_Selected extract:_

--- START ---

I did ask for comments -- and I appreciate the feedback and all the helpful 
suggestions.

Regarding the connector spacing -- I still need to verify that. The parts 
come from the Eagle library. From a quick look just now at the part 
drawings, they look reasonably accurate. I need the board edges to touch to 
get the tube and colon spacing right, although even if they don't the colon 
can be adjusted somewhat. I've used similar headers before and they 
typically mate fully.

The new ID circuit only required one additional pin -- the 5 volts for the 
pull-up was already on the extension board. So I still have one open 
pin.... 

Terry


On Sunday, March 1, 2015 at 2:43:47 PM UTC-6, jrehwin wrote:

> > I also liked Pete's cascode anode driver idea so much I've adopted that 
> as well.

--- END ---

_Exercise instructions:_
Answer these questions about the reply:
(a) Where do the connector parts come from?
(b) How many additional pins did the new ID circuit need?
(c) Whose idea was the cascode anode driver?
The lines that follow come from a different source than the reply.

Collected data:
--- START ---

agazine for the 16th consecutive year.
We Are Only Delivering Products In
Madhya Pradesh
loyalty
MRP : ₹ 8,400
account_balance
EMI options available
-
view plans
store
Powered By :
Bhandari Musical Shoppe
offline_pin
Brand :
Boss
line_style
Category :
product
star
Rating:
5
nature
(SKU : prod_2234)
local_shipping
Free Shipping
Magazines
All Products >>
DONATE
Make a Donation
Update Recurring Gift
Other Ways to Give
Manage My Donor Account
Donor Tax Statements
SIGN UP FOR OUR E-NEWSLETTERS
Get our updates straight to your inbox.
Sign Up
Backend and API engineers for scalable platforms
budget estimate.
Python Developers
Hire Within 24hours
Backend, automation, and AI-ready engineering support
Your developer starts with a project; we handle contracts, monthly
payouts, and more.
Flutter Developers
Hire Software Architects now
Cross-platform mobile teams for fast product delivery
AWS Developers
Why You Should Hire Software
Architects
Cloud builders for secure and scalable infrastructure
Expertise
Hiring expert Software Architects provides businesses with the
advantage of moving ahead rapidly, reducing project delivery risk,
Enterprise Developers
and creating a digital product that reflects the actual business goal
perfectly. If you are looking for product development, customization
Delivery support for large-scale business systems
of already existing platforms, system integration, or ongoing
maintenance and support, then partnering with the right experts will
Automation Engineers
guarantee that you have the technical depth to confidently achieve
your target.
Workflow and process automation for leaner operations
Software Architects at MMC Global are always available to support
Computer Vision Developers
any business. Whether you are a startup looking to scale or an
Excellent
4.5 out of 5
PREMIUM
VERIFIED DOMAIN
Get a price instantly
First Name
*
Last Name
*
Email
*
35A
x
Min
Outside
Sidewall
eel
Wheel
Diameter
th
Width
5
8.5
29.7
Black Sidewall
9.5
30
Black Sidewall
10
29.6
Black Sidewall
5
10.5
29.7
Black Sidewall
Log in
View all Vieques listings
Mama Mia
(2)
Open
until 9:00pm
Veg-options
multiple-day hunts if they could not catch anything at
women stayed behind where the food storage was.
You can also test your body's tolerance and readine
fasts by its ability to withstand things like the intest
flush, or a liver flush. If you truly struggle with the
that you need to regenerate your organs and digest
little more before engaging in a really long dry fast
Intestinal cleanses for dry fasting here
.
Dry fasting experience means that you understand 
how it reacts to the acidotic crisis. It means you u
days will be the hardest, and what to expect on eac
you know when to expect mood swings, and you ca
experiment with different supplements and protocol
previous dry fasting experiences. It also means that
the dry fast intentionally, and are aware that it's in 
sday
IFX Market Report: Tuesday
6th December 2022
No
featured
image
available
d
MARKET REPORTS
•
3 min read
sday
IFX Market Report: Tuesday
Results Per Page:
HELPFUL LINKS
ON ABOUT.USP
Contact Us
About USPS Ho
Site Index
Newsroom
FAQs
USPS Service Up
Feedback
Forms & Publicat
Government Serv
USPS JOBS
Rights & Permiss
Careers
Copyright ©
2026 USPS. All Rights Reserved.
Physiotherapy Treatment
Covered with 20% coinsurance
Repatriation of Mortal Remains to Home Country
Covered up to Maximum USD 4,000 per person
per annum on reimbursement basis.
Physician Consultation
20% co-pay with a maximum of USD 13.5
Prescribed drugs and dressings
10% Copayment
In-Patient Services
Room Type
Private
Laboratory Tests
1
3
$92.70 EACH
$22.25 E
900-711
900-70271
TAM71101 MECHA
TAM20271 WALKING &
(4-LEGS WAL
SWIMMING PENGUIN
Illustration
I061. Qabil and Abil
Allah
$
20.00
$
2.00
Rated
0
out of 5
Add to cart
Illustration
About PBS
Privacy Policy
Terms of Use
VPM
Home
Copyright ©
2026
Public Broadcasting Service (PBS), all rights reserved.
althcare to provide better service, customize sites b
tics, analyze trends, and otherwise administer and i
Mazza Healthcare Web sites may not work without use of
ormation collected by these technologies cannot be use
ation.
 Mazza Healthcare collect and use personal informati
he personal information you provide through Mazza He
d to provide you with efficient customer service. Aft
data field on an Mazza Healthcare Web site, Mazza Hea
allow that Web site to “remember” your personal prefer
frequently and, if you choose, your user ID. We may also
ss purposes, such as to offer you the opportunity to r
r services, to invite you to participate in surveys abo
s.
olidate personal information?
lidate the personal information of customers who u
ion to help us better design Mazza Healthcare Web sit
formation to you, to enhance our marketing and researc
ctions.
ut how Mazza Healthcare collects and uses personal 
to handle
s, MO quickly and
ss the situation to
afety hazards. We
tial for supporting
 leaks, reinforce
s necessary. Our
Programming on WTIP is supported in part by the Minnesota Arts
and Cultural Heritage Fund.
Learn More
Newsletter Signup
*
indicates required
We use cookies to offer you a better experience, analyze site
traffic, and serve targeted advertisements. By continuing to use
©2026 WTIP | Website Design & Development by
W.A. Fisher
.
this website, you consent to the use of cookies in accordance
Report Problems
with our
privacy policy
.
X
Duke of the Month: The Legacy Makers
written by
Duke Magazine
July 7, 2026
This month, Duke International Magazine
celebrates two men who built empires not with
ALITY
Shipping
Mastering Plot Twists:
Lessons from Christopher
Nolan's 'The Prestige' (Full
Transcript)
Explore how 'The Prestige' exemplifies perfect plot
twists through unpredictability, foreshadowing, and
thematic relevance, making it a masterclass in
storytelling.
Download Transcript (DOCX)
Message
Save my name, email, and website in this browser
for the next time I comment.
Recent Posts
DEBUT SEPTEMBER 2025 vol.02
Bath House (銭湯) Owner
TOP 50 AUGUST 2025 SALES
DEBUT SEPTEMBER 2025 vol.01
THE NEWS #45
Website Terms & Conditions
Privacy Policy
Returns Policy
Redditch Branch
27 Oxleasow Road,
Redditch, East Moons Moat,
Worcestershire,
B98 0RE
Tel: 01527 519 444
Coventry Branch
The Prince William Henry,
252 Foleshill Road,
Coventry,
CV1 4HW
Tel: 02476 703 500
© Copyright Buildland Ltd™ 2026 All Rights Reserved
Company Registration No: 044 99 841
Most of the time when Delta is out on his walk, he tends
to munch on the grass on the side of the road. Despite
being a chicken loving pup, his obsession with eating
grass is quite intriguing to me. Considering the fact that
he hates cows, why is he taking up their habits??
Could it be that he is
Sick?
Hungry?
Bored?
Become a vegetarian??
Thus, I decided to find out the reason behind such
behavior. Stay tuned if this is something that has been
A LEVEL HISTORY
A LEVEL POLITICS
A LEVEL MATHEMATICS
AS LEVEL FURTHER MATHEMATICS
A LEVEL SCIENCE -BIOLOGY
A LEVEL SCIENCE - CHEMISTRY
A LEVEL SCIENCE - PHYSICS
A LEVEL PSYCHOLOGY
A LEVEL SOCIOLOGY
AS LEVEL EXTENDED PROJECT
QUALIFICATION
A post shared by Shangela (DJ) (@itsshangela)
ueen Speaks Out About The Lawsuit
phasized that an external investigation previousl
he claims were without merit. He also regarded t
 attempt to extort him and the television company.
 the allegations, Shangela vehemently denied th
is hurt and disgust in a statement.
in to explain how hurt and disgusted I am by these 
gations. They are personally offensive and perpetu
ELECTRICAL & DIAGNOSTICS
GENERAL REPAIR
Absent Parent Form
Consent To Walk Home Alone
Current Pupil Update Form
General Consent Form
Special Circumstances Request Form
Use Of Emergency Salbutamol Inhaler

--- END ---

_Expected answer:_
(a) The Eagle library
(b) One
(c) Pete's